DATA FOR REVIEW:
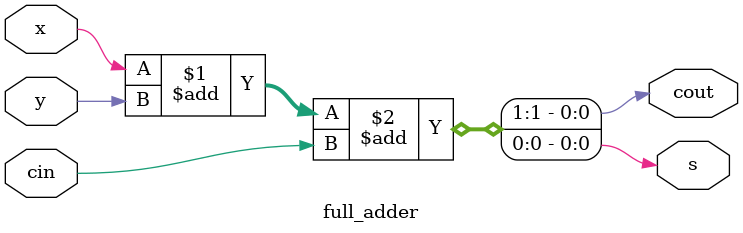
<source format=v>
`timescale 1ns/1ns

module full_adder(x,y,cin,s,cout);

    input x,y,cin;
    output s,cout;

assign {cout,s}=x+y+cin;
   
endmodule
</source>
==
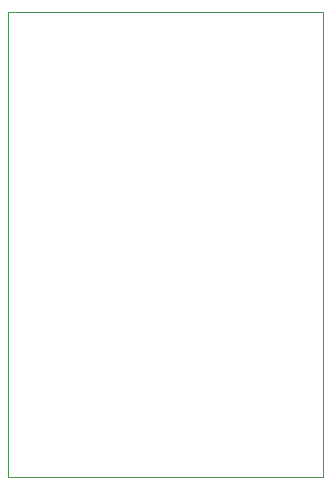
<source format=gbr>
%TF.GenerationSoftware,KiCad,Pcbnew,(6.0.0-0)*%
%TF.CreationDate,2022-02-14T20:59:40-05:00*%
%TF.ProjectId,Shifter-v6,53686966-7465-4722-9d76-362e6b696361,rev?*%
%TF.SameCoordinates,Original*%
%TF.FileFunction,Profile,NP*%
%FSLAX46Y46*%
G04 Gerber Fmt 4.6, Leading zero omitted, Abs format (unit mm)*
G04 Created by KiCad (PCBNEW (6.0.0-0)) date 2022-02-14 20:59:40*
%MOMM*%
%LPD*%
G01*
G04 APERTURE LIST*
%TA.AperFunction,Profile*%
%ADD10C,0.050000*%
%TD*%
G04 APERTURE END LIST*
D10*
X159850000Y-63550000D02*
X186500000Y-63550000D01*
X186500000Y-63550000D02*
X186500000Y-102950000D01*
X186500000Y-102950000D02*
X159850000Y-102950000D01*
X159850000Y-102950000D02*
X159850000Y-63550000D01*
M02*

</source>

WHAT YOU HAVE TO DO: Show the lines where the word "Profile" appears in the entries.

RESPONSE TO THIS EXERCISE:
%TF.FileFunction,Profile,NP*%
%TA.AperFunction,Profile*%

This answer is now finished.